What is needed ::
For every item below, write out its lines again with "scientific name" swapped for "species name", keeping everything else the same. Leave the pictures out.

Collection entries
=-=-=-=-=

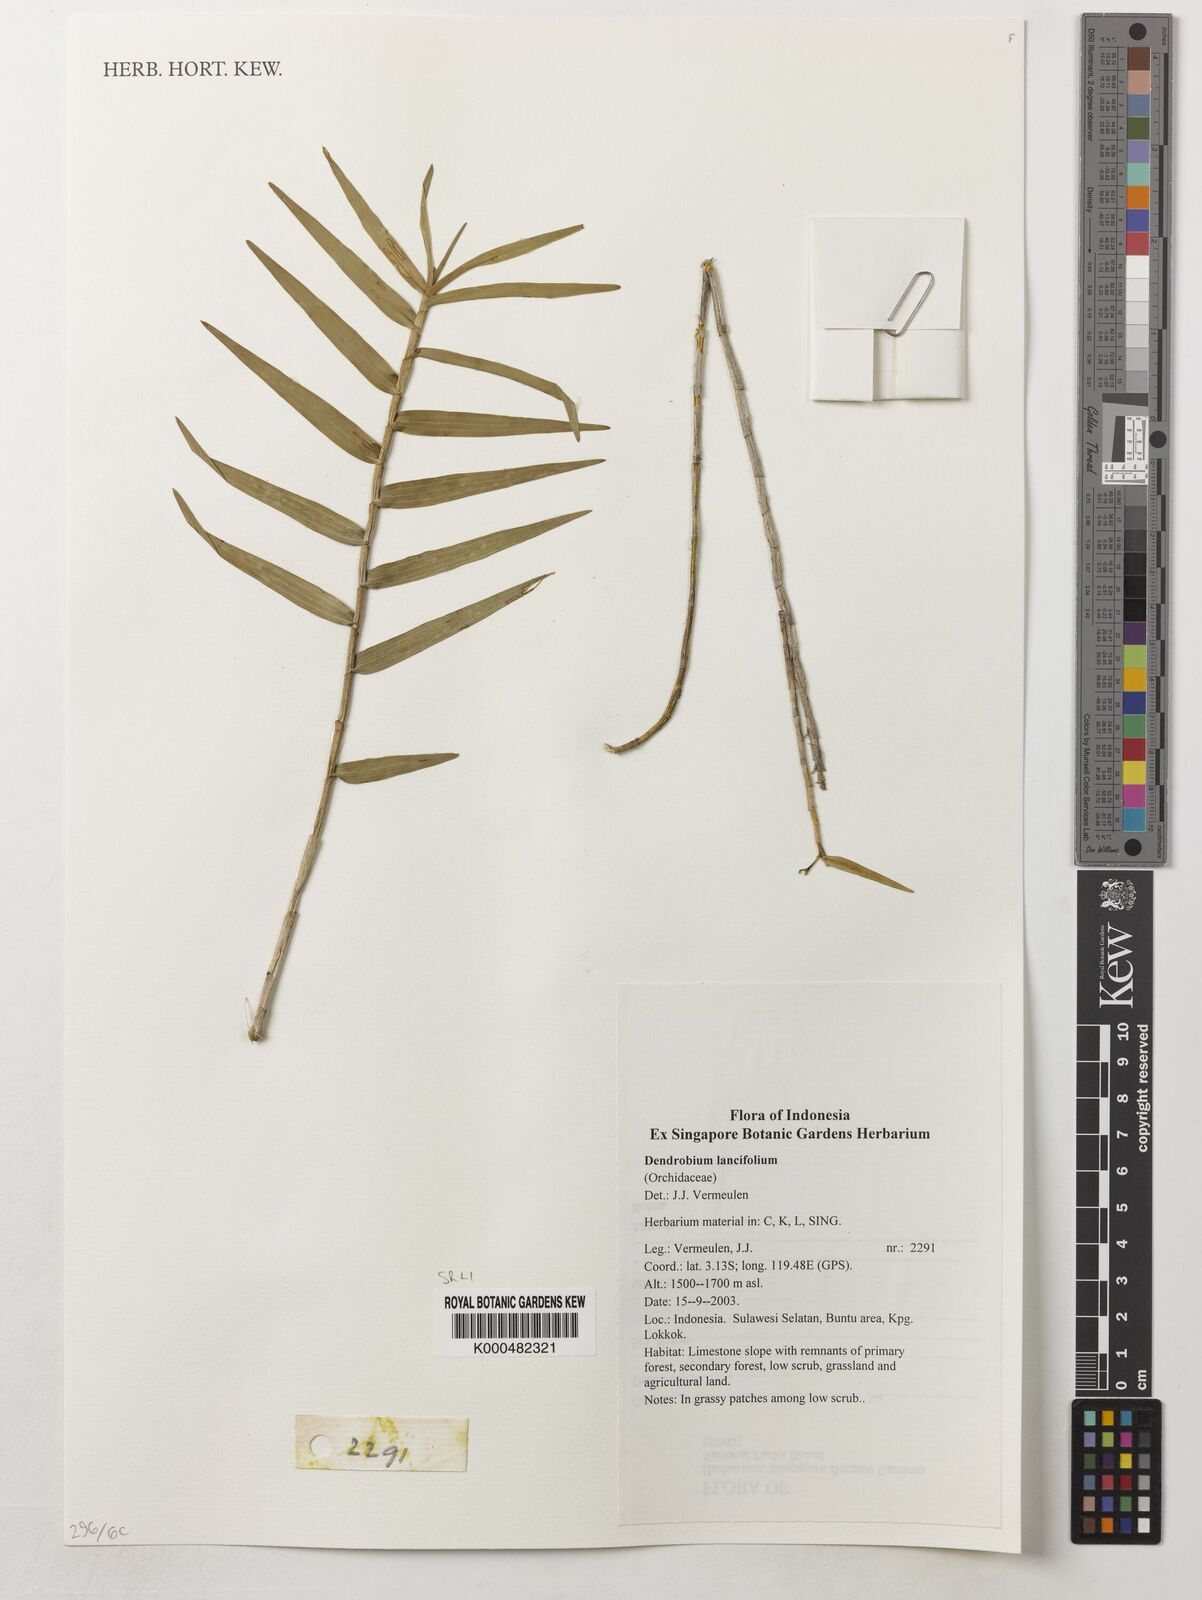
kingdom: Plantae
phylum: Tracheophyta
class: Liliopsida
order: Asparagales
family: Orchidaceae
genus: Dendrobium
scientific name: Dendrobium lanceolatum
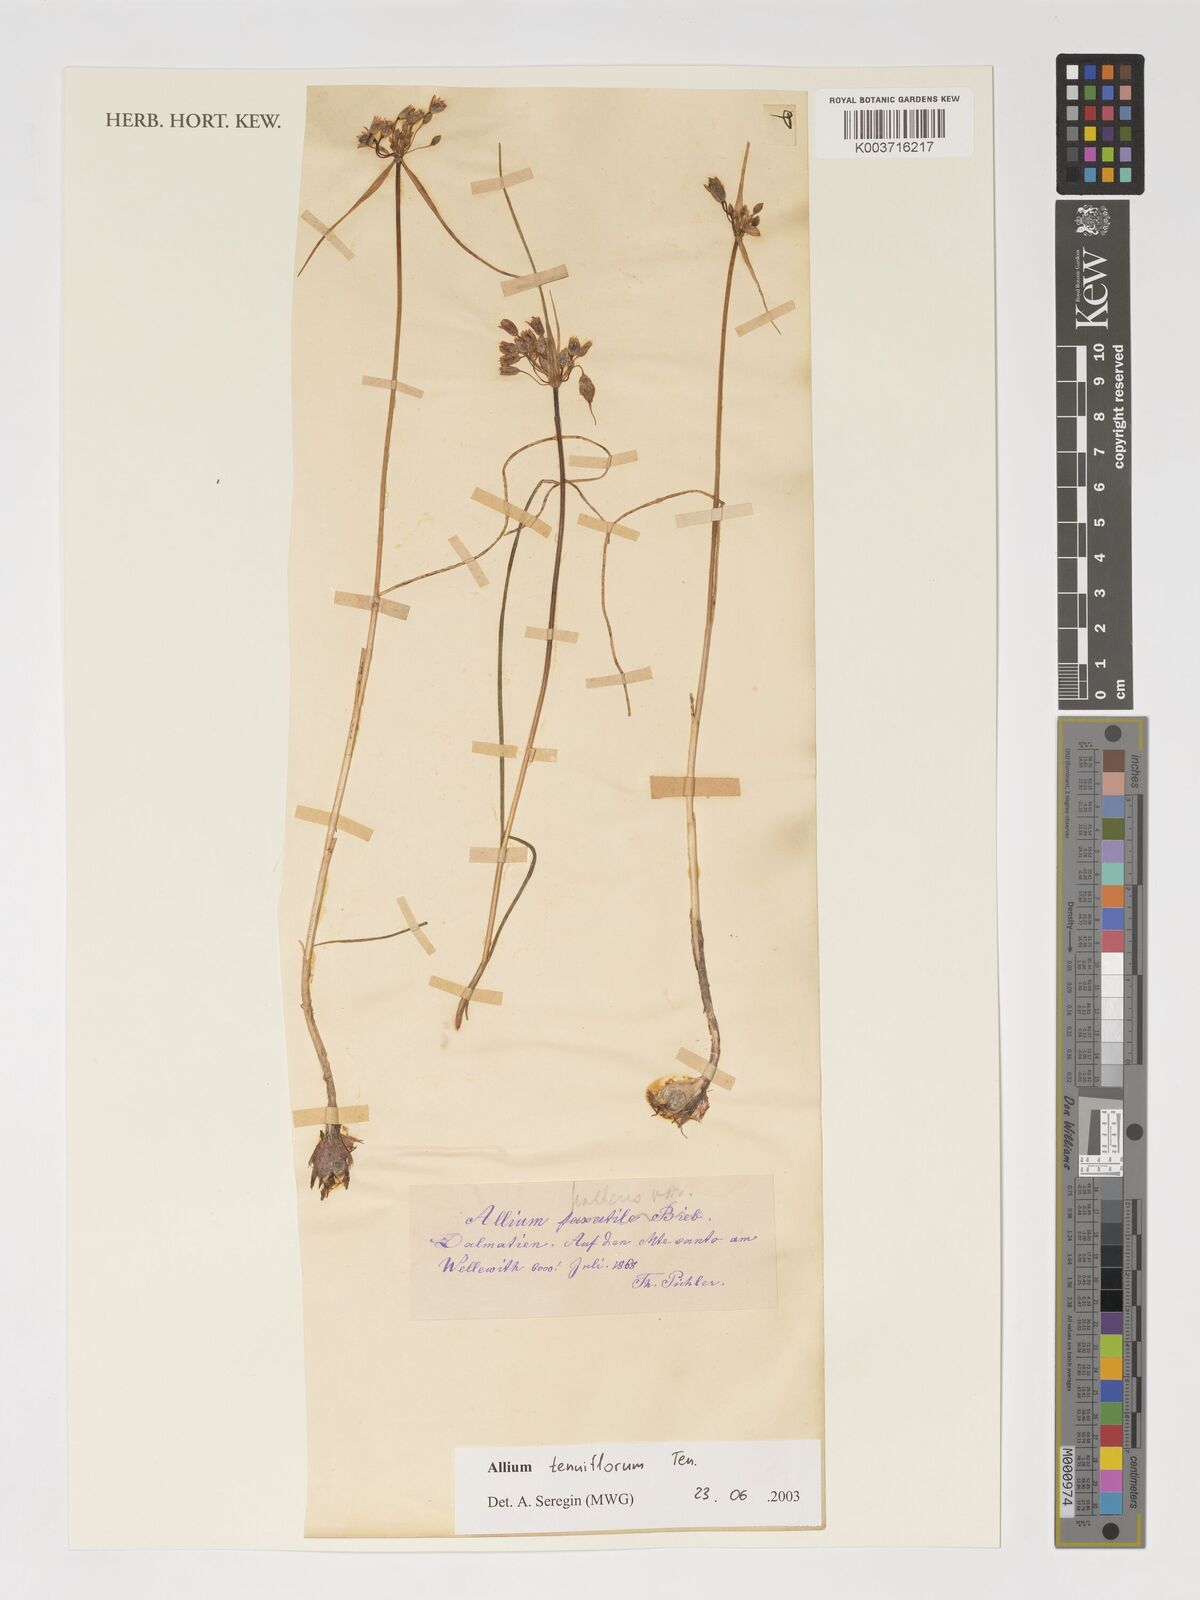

=-=-=-=-=

Response to the task ::
kingdom: Plantae
phylum: Tracheophyta
class: Liliopsida
order: Asparagales
family: Orchidaceae
genus: Dendrobium
species name: Dendrobium lanceolatum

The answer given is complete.